Most discussions regarding the possible transition to the cloud tend to center around transition of on-premise applications to the compute cloud (e.g. Amazon EC2 or Google App Engine). In this article we will focus on transition of on-premise data to the storage cloud – specifically public storage clouds offered at the infrastructure layer (e.g. Amazon S3) – and the factors one should consider before making the switch.
Primacy of Secondary and Tertiary Use
Latency issues will keep the cloud from becoming the primary storage for most on-premise applications. On the other hand, the cloud is increasingly becoming a destination for secondary and tertiary storage (Fig 1). Instead of writing to a tape and shipping tape to an off-site secure location, many businesses are now sending their backup data and archives to a remote storage cloud. In the process, they acquire the risk profile of a much larger organization, such as Amazon, which spends millions of dollars to ensure robustness and accessibility of their data centers.
The recent downtime of clouds has grabbed the headlines, but fortunately, most secondary and tertiary applications of storage don’t require always-on service level agreements. In other words, if the storage cloud is not accessible right now, backup software should be intelligent enough to make it up in the next backup run. Of course, you may hit Murphy’s Law if you happen to be recovering a file simultaneously while your storage cloud vendor is down. Fortunately, sending data to multiple clouds is a far easier option than trying to send physical media to two different locations.
Just like the answering machines gave way to voicemail, tape libraries will eventually give way to cloud-based storage.

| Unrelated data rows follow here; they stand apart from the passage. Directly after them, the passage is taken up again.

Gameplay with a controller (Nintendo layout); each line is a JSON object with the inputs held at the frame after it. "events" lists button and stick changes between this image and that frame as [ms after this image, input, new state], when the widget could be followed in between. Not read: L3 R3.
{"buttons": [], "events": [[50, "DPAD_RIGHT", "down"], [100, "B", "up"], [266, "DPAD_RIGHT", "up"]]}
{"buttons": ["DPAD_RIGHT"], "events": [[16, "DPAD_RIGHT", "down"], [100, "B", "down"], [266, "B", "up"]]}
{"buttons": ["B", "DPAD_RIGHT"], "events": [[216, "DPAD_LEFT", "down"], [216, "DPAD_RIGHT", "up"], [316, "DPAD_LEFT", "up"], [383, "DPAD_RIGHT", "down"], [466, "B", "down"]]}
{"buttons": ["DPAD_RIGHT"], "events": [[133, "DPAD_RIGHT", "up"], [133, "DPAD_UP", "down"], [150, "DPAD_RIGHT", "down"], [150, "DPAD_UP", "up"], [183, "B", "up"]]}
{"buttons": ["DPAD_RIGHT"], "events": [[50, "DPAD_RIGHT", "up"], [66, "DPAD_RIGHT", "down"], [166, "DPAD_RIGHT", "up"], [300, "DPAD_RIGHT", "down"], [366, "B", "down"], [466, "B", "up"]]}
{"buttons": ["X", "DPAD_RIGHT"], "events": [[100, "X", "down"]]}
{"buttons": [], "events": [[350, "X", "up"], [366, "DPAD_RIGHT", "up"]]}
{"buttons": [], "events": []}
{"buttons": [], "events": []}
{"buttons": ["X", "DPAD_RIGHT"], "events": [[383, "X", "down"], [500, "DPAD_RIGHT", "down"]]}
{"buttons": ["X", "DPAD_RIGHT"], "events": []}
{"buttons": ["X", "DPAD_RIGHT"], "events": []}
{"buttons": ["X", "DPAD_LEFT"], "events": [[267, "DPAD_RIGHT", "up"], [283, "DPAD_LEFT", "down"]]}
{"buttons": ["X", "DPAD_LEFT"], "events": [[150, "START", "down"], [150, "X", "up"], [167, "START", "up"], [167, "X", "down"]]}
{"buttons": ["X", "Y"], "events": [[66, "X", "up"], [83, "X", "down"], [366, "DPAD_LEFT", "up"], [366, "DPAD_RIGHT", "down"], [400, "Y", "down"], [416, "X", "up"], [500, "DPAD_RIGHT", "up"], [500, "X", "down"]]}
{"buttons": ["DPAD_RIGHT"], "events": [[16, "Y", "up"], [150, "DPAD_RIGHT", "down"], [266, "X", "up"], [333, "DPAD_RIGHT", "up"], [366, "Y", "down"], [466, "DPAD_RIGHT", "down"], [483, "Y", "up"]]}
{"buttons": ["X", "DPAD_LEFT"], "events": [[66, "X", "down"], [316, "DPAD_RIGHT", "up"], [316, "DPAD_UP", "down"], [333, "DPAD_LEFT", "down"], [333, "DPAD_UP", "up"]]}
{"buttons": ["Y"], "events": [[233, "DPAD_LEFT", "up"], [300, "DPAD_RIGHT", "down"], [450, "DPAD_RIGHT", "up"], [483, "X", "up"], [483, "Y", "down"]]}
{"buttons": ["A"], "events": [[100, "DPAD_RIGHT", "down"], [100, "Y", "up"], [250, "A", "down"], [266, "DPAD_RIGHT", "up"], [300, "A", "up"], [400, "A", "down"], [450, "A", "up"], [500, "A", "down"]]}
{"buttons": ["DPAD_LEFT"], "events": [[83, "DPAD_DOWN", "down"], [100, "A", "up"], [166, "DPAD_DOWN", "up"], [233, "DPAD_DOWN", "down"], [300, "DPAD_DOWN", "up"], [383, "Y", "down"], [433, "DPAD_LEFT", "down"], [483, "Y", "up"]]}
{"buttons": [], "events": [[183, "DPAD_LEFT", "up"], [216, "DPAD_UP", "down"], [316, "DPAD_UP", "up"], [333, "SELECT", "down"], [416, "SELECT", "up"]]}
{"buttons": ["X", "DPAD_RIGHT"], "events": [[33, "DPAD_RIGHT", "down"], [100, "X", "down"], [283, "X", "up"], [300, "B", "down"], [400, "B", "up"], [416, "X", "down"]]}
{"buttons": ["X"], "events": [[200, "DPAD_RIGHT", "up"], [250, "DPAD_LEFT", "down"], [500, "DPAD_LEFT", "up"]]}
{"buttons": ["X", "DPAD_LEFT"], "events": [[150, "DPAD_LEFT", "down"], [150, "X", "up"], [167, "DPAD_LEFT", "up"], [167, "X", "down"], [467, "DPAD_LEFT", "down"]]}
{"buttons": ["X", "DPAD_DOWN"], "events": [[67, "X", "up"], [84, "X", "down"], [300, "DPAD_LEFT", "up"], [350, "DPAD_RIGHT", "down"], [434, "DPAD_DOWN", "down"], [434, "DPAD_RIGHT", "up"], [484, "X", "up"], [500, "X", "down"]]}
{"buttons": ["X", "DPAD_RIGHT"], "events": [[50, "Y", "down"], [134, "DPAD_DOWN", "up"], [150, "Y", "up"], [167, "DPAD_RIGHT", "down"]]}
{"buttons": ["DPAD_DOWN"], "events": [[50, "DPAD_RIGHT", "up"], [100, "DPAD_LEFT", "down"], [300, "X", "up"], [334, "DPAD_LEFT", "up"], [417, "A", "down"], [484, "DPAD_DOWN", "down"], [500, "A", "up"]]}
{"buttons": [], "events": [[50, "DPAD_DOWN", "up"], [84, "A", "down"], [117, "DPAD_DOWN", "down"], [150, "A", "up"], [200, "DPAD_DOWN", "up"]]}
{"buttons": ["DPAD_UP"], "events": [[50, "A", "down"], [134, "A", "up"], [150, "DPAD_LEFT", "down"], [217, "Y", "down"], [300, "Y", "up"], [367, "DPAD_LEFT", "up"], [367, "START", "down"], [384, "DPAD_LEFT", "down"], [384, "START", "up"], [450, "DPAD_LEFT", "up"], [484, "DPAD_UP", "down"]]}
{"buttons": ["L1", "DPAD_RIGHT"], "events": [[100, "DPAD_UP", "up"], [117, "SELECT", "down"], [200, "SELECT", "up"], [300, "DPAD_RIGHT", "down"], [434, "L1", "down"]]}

Over-provisioning: Expensive; Under-provisioning: Hara-kiri
A key reason to move to a storage cloud is provisioning, one of the most hairy problems for storage administrators. Storage capacity needs, especially for backup applications, can gyrate widely over time, making it nearly impossible to accurately provision physical storage for a particular application. Since under-provisioning tends to have significantly dire consequences, most storage subsystems are over-provisioned.